The victim of this terrible esophagus is a poisonous toad called Duttaphrynus melanostictus, also known as the Asian common toad or the Asian black-spotted toad; according to the Animal Diversity Web (ADW), a wildlife database owned by the University of Michigan Museum of Zoology , They are tough and thick, with a length of 57 to 85 mm. According to this research, toads “fight hard” for their lives, some of which secrete a toxic white substance.

The researchers write that a creepy snake viscera strategy may be a way to prevent toads from producing toxic secretions when eating delicious food. Oligodon kukri snakes are so named because their cutting teeth resemble the forward curved kukri scimitars from Nepal. Although kukri snakes are not a threat to humans, their teeth can cause painful wounds and excessive bleeding, because studies have shown that snakes secrete anticoagulants from special oral glands. “This secret is produced by two glands called duvernois glands located behind the eyes of the snake. It may be useful when the snake spends hours removing the organs of the toad,” Bringseau explained.


Macabre mealtime

Researchers described three kukri snakes (Oligodon fasciolatus) witnessed in Thailand. They can grow up to 115 cm in length by eating common Asian toads. They wrote that in the first incident in 2016, witnesses discovered that the toad had died at the scene, “but the ground around the two animals was covered with blood, indicating that a fight killed the toad.” Scientists.

The snake sliced ​​open the toad’s body and moved its head from side to side; then he slowly inserted his head into the wound, and then took out the liver, heart, lungs and part of the gastrointestinal tract and other organs. In the second situation, on April 22, 2020, the epic battle between the Kukri snake and the toad lasted for nearly three hours; the snake attacked, retreated, and attacked again, only temporarily blocked by the protection of toad venom.

The snake finally defeated the toad, and while the toad was still breathing, it took out and swallowed its internal organs. According to a study in 2020, the Kukri snake took a different approach. Instead of taking out the toad’s internal organs, it swallowed it whole. In the fourth observation that year, on June 19, the snake learned of its toad victim and dissected its abdominal cavity to obtain organ food.
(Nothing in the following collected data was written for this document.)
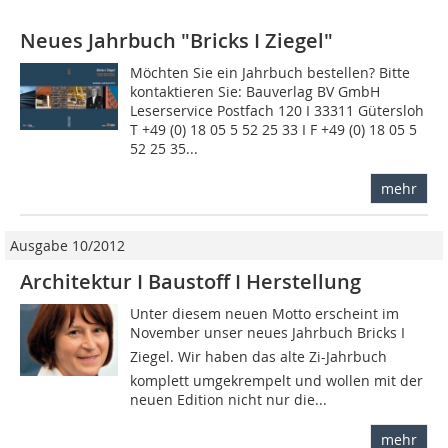
Neues Jahrbuch "Bricks I Ziegel"
Möchten Sie ein Jahrbuch bestellen? Bitte
kontaktieren Sie: Bauverlag BV GmbH
Leserservice Postfach 120 I 33311 Gütersloh
T +49 (0) 18 05 5 52 25 33 I F +49 (0) 18 05 5
52 25 35...
mehr
Ausgabe 10/2012
Architektur I Baustoff I Herstellung
Unter diesem neuen Motto erscheint im
November unser neues Jahrbuch Bricks I
Ziegel. Wir haben das alte Zi-Jahrbuch
komplett umgekrempelt und wollen mit der
neuen Edition nicht nur die...
mehr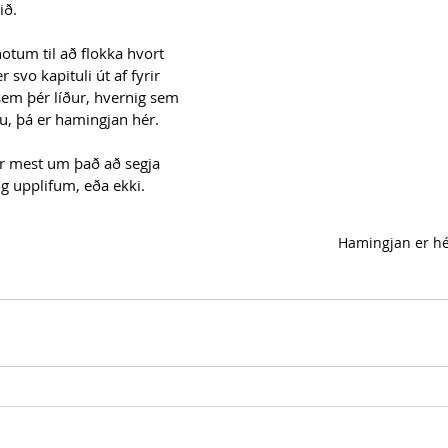
ið. 
tum til að flokka hvort 
svo kapituli út af fyrir 
g sem þér líður, hvernig sem 
, þá er hamingjan hér. 
ur mest um það að segja 
g upplifum, eða ekki.
Hamingjan er hé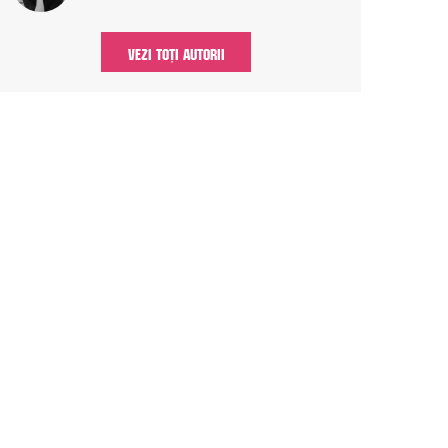
VEZI TOȚI AUTORII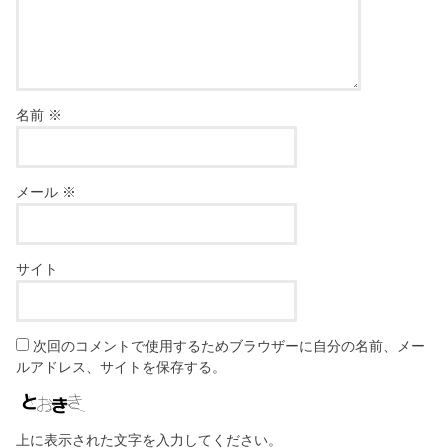
名前
※
メール
※
サイト
次回のコメントで使用するためブラウザーに自分の名前、メー
ルアドレス、サイトを保存する。
上に表示された文字を入力してください。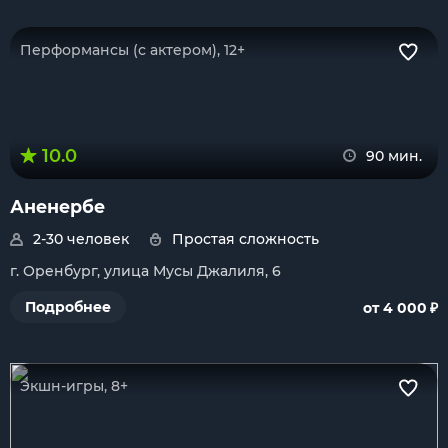
Перформансы (с актером), 12+
10.0
90 мин.
Аненербе
2-30 человек
Простая сложность
г. Оренбург, улица Мусы Джалиля, 6
₽
Подробнее
от 4 000
Экшн-игры, 8+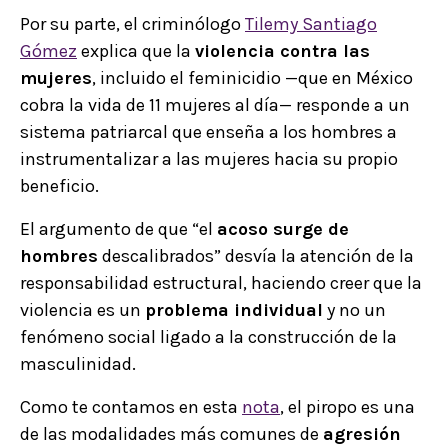
Por su parte, el criminólogo
Tilemy Santiago
Gómez
explica que la
violencia contra las
mujeres
, incluido el feminicidio —que en México
cobra la vida de 11 mujeres al día— responde a un
sistema patriarcal que enseña a los hombres a
instrumentalizar a las mujeres hacia su propio
beneficio.
El argumento de que “el
acoso surge de
hombres
descalibrados” desvía la atención de la
responsabilidad estructural, haciendo creer que la
violencia es un
problema individual
y no un
fenómeno social ligado a la construcción de la
masculinidad.
Como te contamos en esta
nota
, el piropo es una
de las modalidades más comunes de
agresión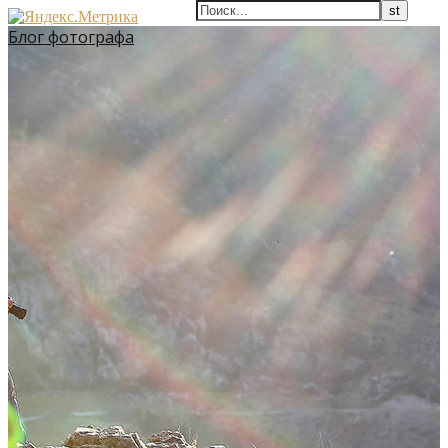
Блог фотографа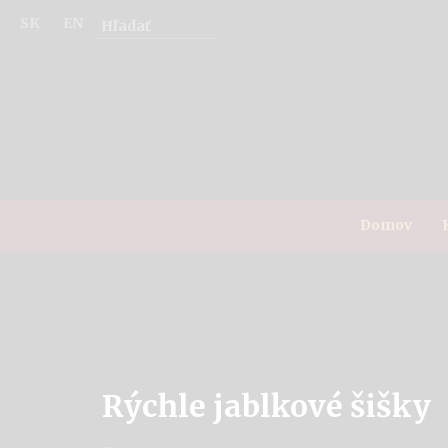
SK
EN
Domov
Rýchle jablkové šišky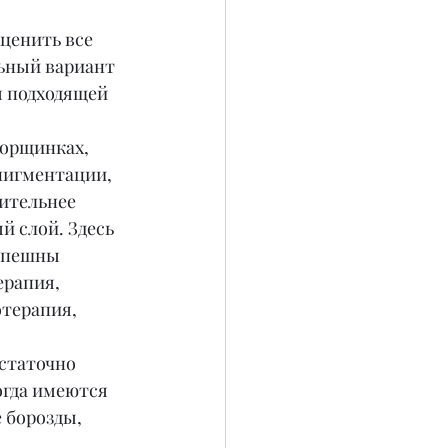
ценить все 
ьный вариант 
 подходящей 
морщинках, 
пигментации, 
ительнее 
й слой. Здесь 
спешны 
рапия, 
терапия, 
статочно 
гда имеются 
борозды, 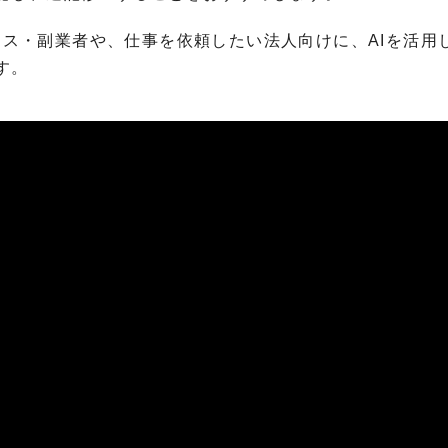
ランス・副業者や、仕事を依頼したい法人向けに、AIを活用
す。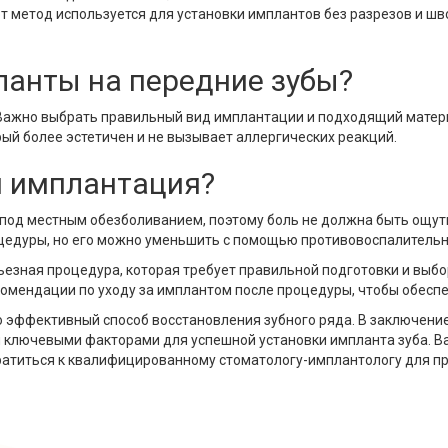
 метод используется для установки имплантов без разрезов и шв
ланты на передние зубы?
 Важно выбрать правильный вид имплантации и подходящий матери
рый более эстетичен и не вызывает аллергических реакций.
я имплантация?
 под местным обезболиванием, поэтому боль не должна быть ощут
едуры, но его можно уменьшить с помощью противовоспалительн
рьезная процедура, которая требует правильной подготовки и вы
омендации по уходу за имплантом после процедуры, чтобы обеспе
о эффективный способ восстановления зубного ряда. В заключение
 ключевыми факторами для успешной установки импланта зуба. В
ратиться к квалифицированному стоматологу-имплантологу для 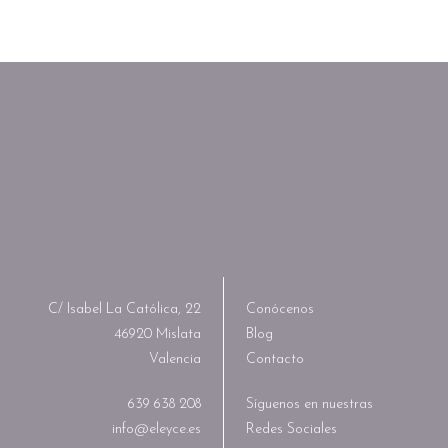
C/ Isabel La Católica, 22
Conócenos
46920 Mislata
Blog
Valencia
Contacto
639 638 208
Síguenos en nuestras
info@eleyce.es
Redes Sociales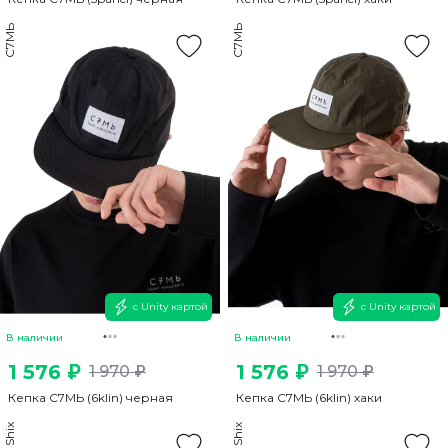
С7МЬ
С7МЬ
с Unity картой
с Unity картой
В наличии
В наличии
1 576 ₽
1 576 ₽
1 970 ₽
1 970 ₽
Кепка С7МЬ (6klin) черная
Кепка С7МЬ (6klin) хаки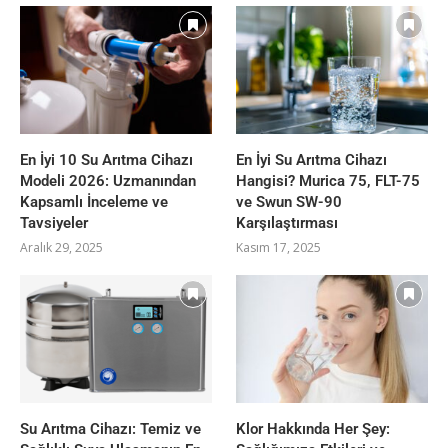
En İyi 10 Su Arıtma Cihazı
En İyi Su Arıtma Cihazı
Modeli 2026: Uzmanından
Hangisi? Murica 75, FLT-75
Kapsamlı İnceleme ve
ve Swun SW-90
Tavsiyeler
Karşılaştırması
Aralık 29, 2025
Kasım 17, 2025
Su Arıtma Cihazı: Temiz ve
Klor Hakkında Her Şey:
Juvenile toads may produce less venom than adult toads, which may allow a snake observed on June 5 to safely swallow them whole; the researchers say that another possibility is that the Kukri snake has an effect on toad species Toxins are immune, but adult snakes come from the intestine anyway, because toads are too large to swallow, the researchers said, although there is not enough data to answer these questions. Brinzeau said, “We will continue to” observe and report on these amazing snakes, hoping to discover more interesting aspects of their biology,” he said. The results were published in the journal Herpetozoa on September 11. Live Science.